Search the entries for the word "listed". Copy every line where it turns up.
*** Source material ***
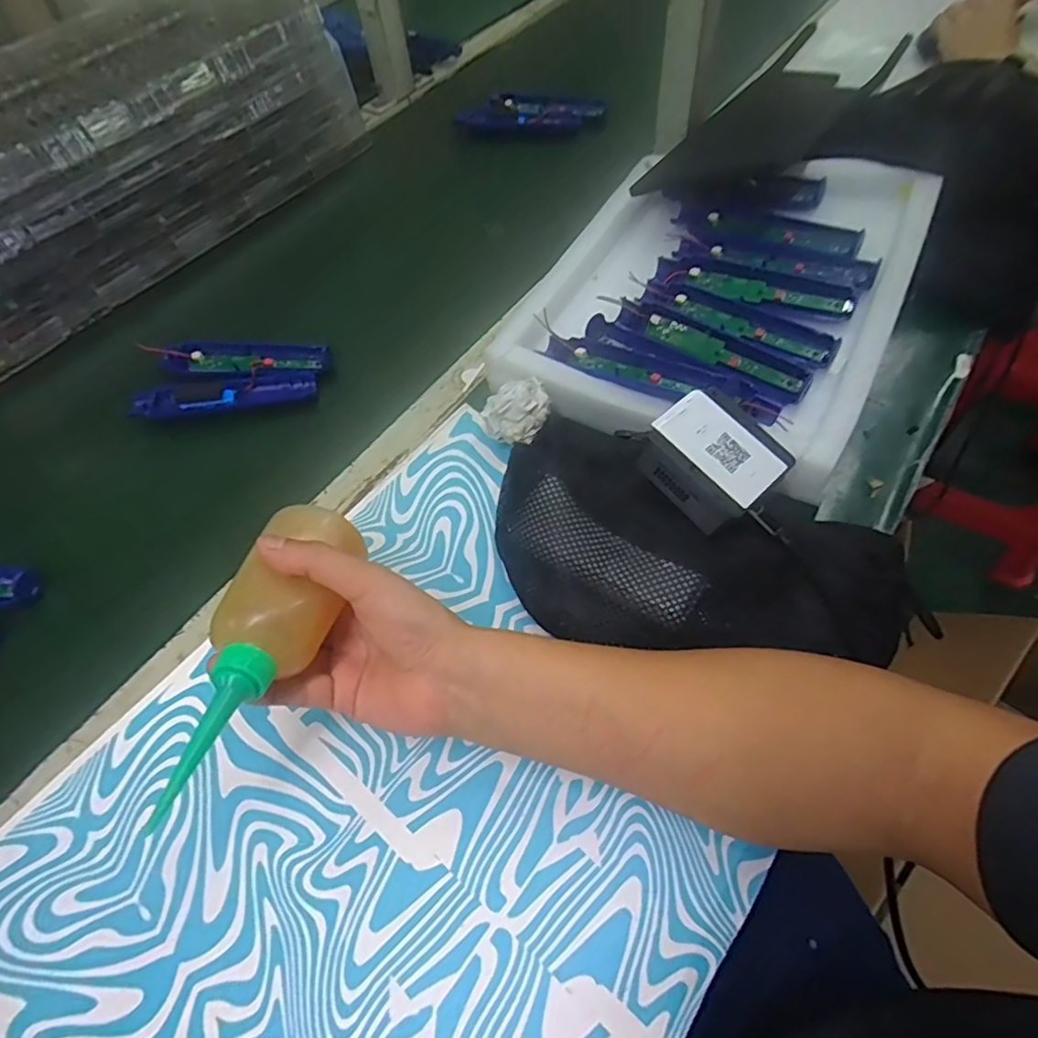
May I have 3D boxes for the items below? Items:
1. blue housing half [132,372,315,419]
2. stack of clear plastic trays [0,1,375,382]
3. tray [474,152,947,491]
[{"bbox_3d":[-0.277,-0.114,0.573,0.170,0.016,0.032,-9,56,-1],"label":"blue housing half"},{"bbox_3d":[-0.549,-0.449,0.726,0.413,0.149,0.564,29,64,22],"label":"stack of clear plastic trays"},{"bbox_3d":[0.171,-0.203,0.539,0.299,0.073,0.351,25,62,18],"label":"tray"}]

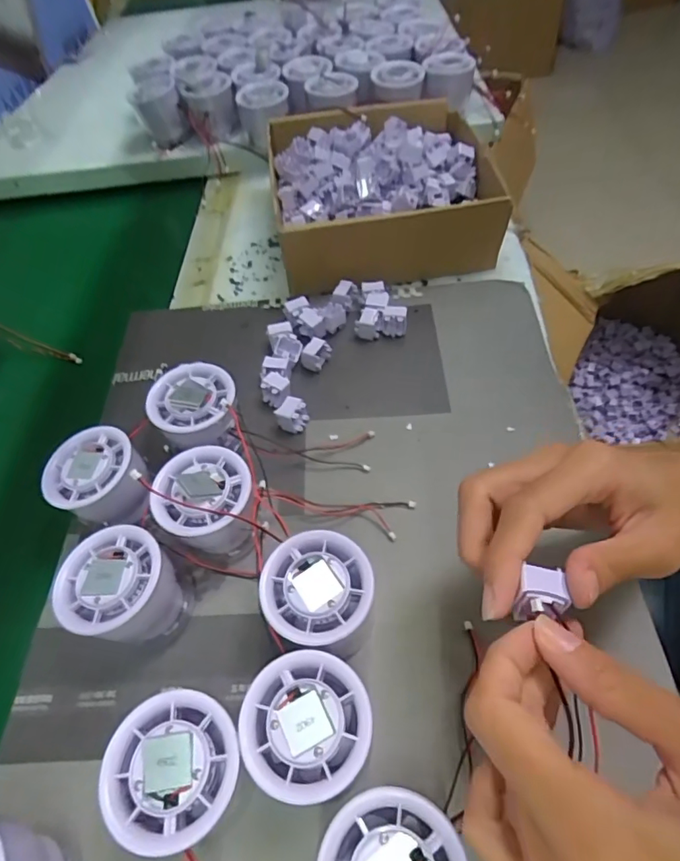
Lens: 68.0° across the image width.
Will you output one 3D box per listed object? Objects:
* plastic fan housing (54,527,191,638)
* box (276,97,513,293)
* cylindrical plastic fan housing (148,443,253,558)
[{"bbox_3d":[-0.120,0.092,0.286,0.055,0.056,0.056,8,56,11],"label":"plastic fan housing"},{"bbox_3d":[0.045,-0.239,0.503,0.220,0.077,0.216,-11,54,-2],"label":"box"},{"bbox_3d":[-0.078,0.049,0.310,0.058,0.057,0.065,-29,57,-15],"label":"cylindrical plastic fan housing"}]

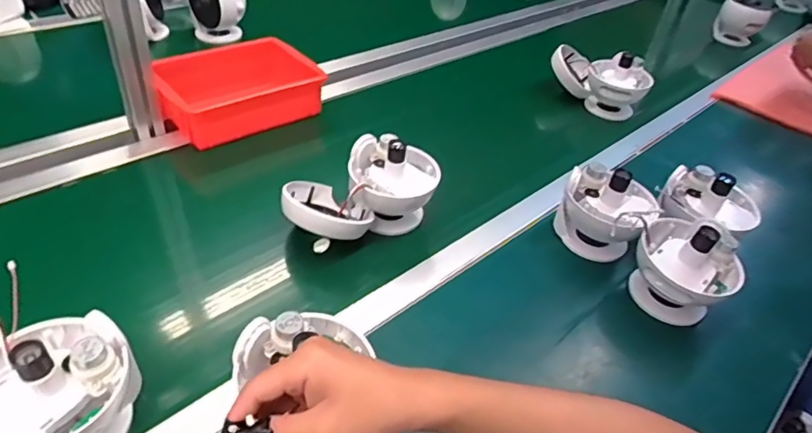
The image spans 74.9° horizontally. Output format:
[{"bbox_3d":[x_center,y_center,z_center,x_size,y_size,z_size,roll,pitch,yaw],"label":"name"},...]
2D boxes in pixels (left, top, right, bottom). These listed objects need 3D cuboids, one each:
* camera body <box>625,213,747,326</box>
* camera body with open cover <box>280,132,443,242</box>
[{"bbox_3d":[0.344,0.062,0.656,0.115,0.115,0.123,33,46,28],"label":"camera body"},{"bbox_3d":[-0.060,-0.032,0.698,0.205,0.104,0.109,-15,45,-25],"label":"camera body with open cover"}]

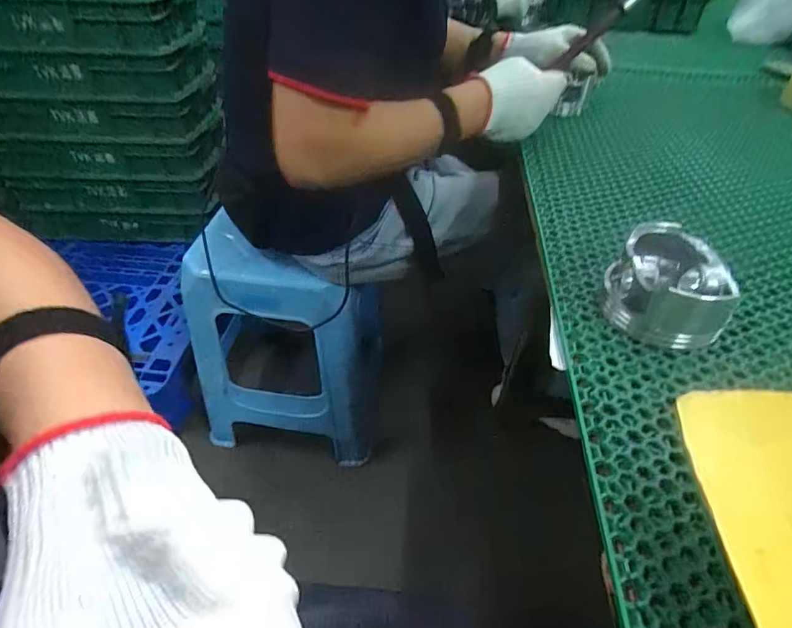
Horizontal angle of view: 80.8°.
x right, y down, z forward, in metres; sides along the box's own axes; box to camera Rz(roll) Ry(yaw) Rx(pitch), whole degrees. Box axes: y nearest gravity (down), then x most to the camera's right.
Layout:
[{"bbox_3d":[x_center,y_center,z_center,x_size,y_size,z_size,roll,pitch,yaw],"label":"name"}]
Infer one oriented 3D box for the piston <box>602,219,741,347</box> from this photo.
[{"bbox_3d":[0.196,-0.018,0.344,0.063,0.058,0.082,3,44,1],"label":"piston"}]

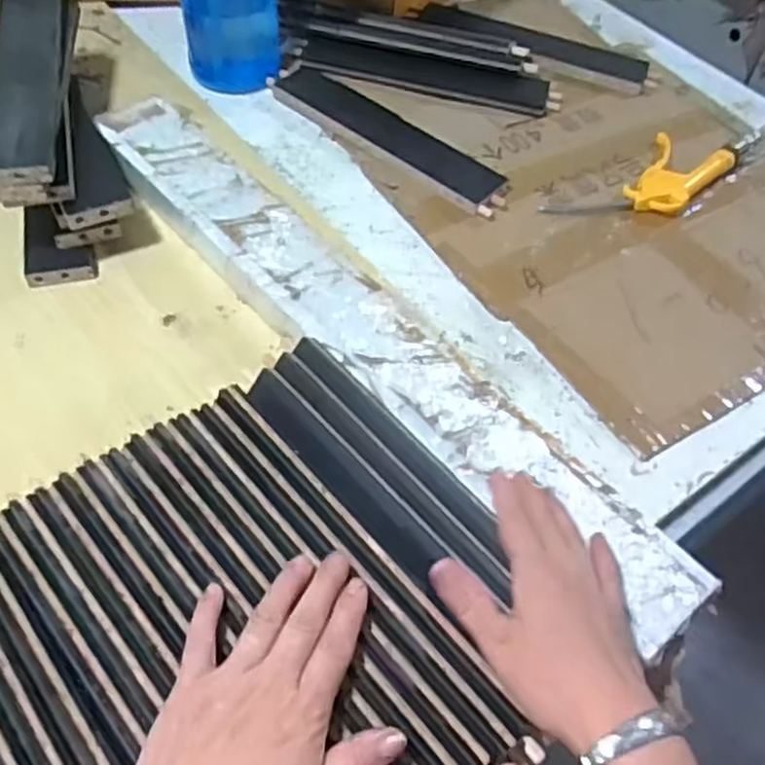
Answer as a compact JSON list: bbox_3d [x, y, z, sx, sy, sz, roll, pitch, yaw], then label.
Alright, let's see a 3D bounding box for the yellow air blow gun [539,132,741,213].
[{"bbox_3d":[0.273,-0.206,0.783,0.209,0.022,0.092,-34,63,-25],"label":"yellow air blow gun"}]

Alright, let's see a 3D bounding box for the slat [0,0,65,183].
[{"bbox_3d":[-0.312,-0.271,0.666,0.056,0.022,0.290,-7,55,-9],"label":"slat"}]

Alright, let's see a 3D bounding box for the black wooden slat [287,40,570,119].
[{"bbox_3d":[0.050,-0.355,0.881,0.307,0.018,0.059,12,54,5],"label":"black wooden slat"}]

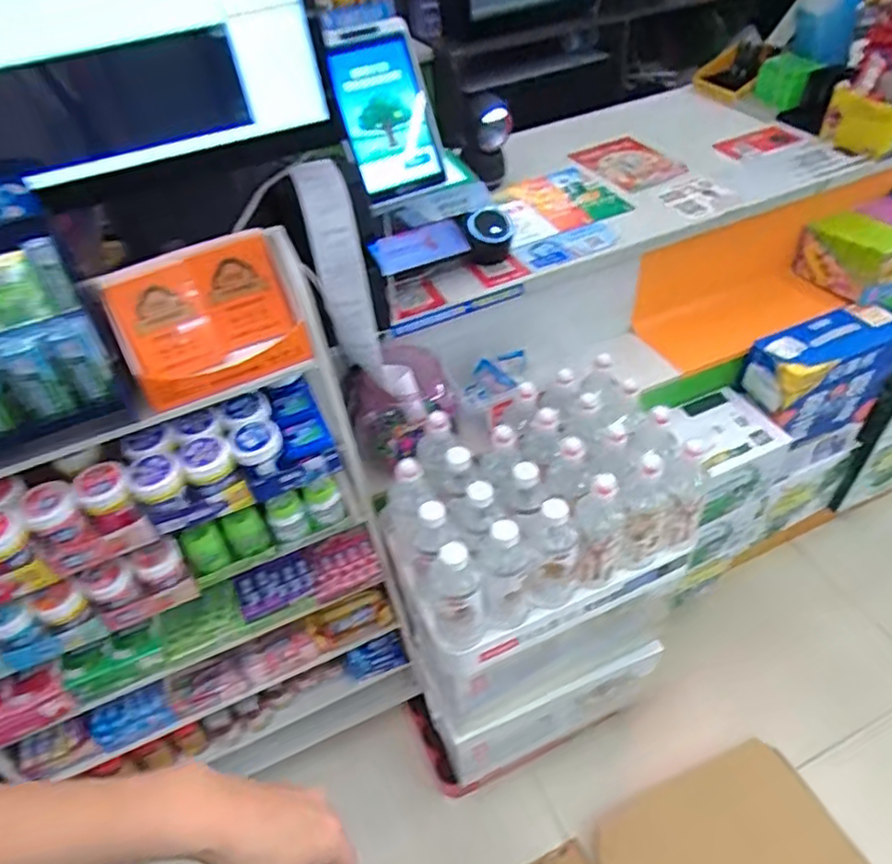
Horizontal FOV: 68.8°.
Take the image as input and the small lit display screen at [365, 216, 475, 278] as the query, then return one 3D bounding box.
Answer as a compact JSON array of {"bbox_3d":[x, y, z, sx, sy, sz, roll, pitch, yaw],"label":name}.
[{"bbox_3d":[-0.041,-0.286,1.013,0.160,0.059,0.023,-22,25,-19],"label":"small lit display screen"}]

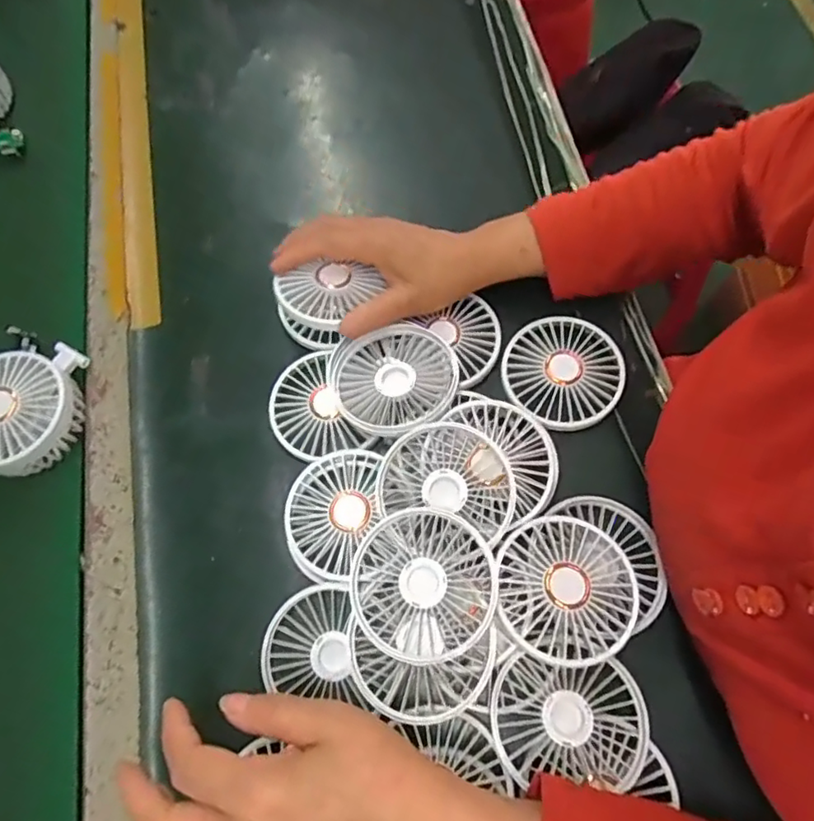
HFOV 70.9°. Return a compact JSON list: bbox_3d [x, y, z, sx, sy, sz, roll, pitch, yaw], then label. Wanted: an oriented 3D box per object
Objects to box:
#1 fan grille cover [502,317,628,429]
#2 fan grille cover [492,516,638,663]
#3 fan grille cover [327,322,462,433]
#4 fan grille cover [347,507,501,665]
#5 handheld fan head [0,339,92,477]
[{"bbox_3d":[0.116,-0.029,0.426,0.084,0.012,0.087,11,70,7],"label":"fan grille cover"},{"bbox_3d":[0.101,0.111,0.358,0.086,0.026,0.084,3,69,4],"label":"fan grille cover"},{"bbox_3d":[-0.010,-0.020,0.411,0.091,0.021,0.087,-3,58,7],"label":"fan grille cover"},{"bbox_3d":[0.011,0.109,0.358,0.088,0.025,0.086,5,68,14],"label":"fan grille cover"},{"bbox_3d":[-0.292,-0.003,0.431,0.085,0.037,0.101,5,70,5],"label":"handheld fan head"}]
*** End of Source material ***
Answer box:
Will you output one 3D box per listed object? Objects:
2D boxes in pixels (left, top, right, bottom). These listed objects need 3D cuboids, one each:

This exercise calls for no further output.